The Decemberists: Something borrowed AND blue

Prog rockers jump the broom and get Pete Buck’s blessing

Dreams start young. For the Decemberists’ frontman Colin Meloy, they began when he was 6 years old. “The first thing I ever wanted to be when I grew up was a singer in a rock band,” Meloy says, speaking from a tour stop outside of Philadelphia. “Then that seemed like it might be too much of a pipe dream, so I decided I wanted to be a writer instead.”

Meloy, who has a degree in creative writing, managed to succeed on both counts. Not only has the Portland, Ore., quintet’s bustling, baroque pop captured enough attention to secure a major-label deal, but Meloy’s become equally well-known for his florid narrative style. It reaches an apogee with the band’s Capitol debut, The Crane Wife, a song cycle based around an old Japanese story.

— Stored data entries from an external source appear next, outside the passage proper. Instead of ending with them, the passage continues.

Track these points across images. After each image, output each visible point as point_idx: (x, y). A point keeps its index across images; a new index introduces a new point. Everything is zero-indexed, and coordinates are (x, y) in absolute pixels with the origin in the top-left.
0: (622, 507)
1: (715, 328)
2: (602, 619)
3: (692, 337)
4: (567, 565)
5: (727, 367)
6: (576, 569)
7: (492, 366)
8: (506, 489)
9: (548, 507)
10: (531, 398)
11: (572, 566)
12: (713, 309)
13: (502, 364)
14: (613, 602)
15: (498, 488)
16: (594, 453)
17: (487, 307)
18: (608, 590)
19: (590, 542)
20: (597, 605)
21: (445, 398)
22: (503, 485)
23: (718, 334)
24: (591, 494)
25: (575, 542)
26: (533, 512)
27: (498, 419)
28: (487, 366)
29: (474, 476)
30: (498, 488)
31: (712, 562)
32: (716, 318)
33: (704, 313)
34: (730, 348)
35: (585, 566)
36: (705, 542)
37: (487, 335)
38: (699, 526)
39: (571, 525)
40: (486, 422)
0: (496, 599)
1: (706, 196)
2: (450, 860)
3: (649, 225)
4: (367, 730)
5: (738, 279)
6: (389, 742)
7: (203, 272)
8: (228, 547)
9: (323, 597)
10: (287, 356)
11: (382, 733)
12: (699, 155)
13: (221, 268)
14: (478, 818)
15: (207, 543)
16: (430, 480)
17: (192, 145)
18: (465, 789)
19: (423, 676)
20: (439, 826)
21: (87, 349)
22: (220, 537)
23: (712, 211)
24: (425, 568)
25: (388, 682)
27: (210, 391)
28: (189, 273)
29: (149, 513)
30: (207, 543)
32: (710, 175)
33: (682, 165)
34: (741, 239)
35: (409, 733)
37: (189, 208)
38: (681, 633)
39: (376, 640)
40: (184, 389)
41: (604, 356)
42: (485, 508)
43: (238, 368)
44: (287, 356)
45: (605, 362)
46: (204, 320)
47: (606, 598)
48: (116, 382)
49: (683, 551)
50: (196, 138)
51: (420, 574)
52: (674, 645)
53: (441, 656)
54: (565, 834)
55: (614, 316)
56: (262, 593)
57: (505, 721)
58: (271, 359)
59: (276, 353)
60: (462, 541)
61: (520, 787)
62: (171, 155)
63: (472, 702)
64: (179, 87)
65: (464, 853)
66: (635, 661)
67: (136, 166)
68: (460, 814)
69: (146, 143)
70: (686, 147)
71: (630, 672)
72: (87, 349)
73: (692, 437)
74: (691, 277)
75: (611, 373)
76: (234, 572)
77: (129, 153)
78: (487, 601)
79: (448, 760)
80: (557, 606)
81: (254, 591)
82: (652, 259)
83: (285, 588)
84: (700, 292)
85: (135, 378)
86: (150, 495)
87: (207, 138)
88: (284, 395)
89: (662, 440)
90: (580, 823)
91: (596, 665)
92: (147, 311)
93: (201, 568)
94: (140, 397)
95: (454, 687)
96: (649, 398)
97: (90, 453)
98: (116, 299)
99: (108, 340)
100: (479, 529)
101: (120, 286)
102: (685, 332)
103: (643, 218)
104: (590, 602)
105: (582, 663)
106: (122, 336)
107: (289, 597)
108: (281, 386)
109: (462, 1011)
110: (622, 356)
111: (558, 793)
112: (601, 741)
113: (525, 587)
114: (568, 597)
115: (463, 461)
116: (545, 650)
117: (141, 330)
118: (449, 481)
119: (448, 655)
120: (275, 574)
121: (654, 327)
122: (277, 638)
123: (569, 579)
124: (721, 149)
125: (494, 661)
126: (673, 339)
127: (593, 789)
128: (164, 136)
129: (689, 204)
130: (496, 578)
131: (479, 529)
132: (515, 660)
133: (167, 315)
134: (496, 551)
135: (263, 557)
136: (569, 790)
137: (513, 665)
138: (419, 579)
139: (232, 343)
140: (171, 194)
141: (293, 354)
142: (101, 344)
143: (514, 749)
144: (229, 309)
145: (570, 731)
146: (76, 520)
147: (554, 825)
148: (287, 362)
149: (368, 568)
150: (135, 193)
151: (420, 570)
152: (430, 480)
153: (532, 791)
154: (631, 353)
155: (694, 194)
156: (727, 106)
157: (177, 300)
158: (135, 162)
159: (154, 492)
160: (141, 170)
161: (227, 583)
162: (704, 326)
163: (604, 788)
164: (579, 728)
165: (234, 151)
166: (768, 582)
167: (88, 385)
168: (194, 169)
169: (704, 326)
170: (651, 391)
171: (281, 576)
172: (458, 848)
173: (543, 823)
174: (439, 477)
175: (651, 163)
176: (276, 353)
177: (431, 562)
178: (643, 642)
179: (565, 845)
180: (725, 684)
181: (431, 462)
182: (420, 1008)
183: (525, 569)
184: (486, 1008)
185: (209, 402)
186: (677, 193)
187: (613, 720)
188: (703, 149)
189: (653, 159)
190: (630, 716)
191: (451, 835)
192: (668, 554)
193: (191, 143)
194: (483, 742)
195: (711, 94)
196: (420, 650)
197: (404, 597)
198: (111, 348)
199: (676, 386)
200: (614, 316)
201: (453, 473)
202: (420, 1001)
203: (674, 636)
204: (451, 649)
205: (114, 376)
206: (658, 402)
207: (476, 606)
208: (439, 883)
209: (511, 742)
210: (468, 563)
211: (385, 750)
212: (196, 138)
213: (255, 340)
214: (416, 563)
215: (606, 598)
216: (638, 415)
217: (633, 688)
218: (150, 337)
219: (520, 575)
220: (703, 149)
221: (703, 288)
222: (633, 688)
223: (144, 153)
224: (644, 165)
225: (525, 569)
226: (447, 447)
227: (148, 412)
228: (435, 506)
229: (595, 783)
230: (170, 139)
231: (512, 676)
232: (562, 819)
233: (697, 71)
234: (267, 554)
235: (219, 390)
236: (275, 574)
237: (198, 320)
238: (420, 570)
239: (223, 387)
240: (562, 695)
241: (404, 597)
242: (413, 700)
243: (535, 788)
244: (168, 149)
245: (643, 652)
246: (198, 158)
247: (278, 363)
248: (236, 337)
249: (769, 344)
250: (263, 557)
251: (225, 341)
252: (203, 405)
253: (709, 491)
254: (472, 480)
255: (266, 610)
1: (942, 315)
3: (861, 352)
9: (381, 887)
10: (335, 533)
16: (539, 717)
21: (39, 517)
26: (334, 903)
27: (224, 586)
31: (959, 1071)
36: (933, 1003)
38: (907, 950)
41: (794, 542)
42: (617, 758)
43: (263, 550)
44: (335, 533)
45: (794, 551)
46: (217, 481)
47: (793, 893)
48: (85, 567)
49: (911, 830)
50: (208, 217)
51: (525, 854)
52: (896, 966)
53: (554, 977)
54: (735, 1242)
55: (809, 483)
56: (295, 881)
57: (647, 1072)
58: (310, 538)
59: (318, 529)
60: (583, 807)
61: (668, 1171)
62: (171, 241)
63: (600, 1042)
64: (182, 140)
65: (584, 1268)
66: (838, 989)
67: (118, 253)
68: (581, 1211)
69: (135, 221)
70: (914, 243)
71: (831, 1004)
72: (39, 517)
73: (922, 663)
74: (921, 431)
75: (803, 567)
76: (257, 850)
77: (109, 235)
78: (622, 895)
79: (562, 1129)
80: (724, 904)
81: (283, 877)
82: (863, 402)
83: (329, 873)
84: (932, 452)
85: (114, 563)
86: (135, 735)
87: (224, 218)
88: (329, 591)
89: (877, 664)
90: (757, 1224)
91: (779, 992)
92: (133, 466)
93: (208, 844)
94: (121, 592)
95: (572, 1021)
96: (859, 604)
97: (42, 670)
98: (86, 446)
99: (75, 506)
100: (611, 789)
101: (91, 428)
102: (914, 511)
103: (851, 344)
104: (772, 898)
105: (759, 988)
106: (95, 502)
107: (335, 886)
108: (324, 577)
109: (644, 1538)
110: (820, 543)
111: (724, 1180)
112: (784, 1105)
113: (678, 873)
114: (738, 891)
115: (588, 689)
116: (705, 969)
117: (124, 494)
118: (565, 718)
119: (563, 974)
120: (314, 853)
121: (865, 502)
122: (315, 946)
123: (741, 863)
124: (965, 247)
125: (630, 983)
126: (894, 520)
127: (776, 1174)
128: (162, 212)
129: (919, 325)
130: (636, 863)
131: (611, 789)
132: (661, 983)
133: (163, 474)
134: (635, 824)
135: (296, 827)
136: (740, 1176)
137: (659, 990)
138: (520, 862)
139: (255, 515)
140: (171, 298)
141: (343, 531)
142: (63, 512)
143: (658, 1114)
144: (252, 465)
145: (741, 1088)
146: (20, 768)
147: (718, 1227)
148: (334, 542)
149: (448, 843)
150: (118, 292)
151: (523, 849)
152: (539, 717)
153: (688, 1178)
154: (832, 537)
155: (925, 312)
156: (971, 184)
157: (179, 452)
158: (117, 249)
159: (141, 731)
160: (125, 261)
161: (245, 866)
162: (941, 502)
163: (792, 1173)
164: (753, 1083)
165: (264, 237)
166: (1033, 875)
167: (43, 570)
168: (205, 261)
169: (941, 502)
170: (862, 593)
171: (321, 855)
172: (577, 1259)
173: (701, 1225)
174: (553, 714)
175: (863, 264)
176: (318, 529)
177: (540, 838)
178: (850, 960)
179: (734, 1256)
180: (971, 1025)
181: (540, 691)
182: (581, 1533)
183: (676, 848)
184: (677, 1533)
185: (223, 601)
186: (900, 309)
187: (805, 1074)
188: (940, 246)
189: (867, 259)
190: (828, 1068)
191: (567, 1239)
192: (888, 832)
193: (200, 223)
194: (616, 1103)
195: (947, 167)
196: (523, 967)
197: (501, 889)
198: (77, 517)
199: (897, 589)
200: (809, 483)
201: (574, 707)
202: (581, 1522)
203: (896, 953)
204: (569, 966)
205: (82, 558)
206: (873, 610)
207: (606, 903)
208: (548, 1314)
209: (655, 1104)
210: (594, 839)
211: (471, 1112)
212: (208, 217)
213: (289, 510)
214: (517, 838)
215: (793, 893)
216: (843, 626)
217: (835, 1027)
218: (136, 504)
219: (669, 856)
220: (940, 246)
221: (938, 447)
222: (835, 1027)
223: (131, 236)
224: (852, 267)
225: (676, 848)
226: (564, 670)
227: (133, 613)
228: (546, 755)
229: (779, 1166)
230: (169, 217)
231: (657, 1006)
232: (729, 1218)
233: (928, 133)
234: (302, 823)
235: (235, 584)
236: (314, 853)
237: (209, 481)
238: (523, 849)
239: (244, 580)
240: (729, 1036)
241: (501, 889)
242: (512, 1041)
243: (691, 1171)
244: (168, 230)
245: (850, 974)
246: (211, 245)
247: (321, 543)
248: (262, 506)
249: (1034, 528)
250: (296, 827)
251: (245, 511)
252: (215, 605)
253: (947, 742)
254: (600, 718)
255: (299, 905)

In the story, a poor man nurses a sick crane back to life. After releasing it, he meets a woman who becomes his wife. She weaves fine silk clothes that they sell at the market, until the husband peeks in on her one day and finds his wife is actually the crane, weaving the clothes from feathers she plucks from her own body. The crane wife flies away, never to return.

“One of the things that I like about it is that it is so open-ended morally. It didn’t really try to give you any kind of cut-and-dried lesson that I could discern,” Meloy says of the tale.

The Crane Wife was inspired partly by the Decemberists’ 2004 EP The Tain, another epic song cycle, about a violent cattle raid in Ireland. Though it came out before 2005’s Picaresque, it was written more recently.

“We started rehearsing all these songs that would eventually be on Picaresque, but we liked the songs so much we decided that we would wait for a record and we should do something else entirely [for the EP]. I was like, ‘Well, I kind of have an idea for this big, long, prog-metal suite,’ and everybody was, ‘Yeah, that sounds great,’” Meloy recalls.

As an old-time punk rocker who counts the Replacements’ Let It Be as his favorite album, undertaking a prog epic is not done without trepidation.

“It’s delicate territory because the accepted approach, the accepted idea of that music is it’s the music that punk rock tore down,” Meloy says. “That doesn’t mean to say that ELP putting classical flourishes into their songs is bad – I think it was a noble and vital experiment at the time – it was just the context. They were kind of victims of their context.”

With four full-length albums under their belt, the Decemberists are comfortable with each other, and able to explore more of the musical universe. The Crane Wife, because of the tight time deadline they were under, was the most collaborative of their efforts to date and gave the band a chance to really dig into its influences, according to Meloy.

“We’re a record-collectors band. We’re kind of music academics in a weird way,” he says. “One of the great things about being in a band with a bunch of people who are not only amazing players but also really well-versed in the history of music, you can really touch on any era that you want to, and do it pretty soundly. That just opens up a lot of the opportunity.”

Meloy has no problem copping to these influences. He readily admits that R.E.M.’s “Seven Chinese Brothers,” was a major inspiration for the single “O Valencia!”

“It needed a hook and an opening, so we actually put it on and figured out what they were doing and did a variation on that,” Meloy reports. “The drum beat is actually directly pulled from ‘Seven Chinese Brothers’ and the guitar line is vaguely drawing from it. It’s its own version of the guitar line. We actually checked it out with Pete Buck later, and he seemed to be fine with it.”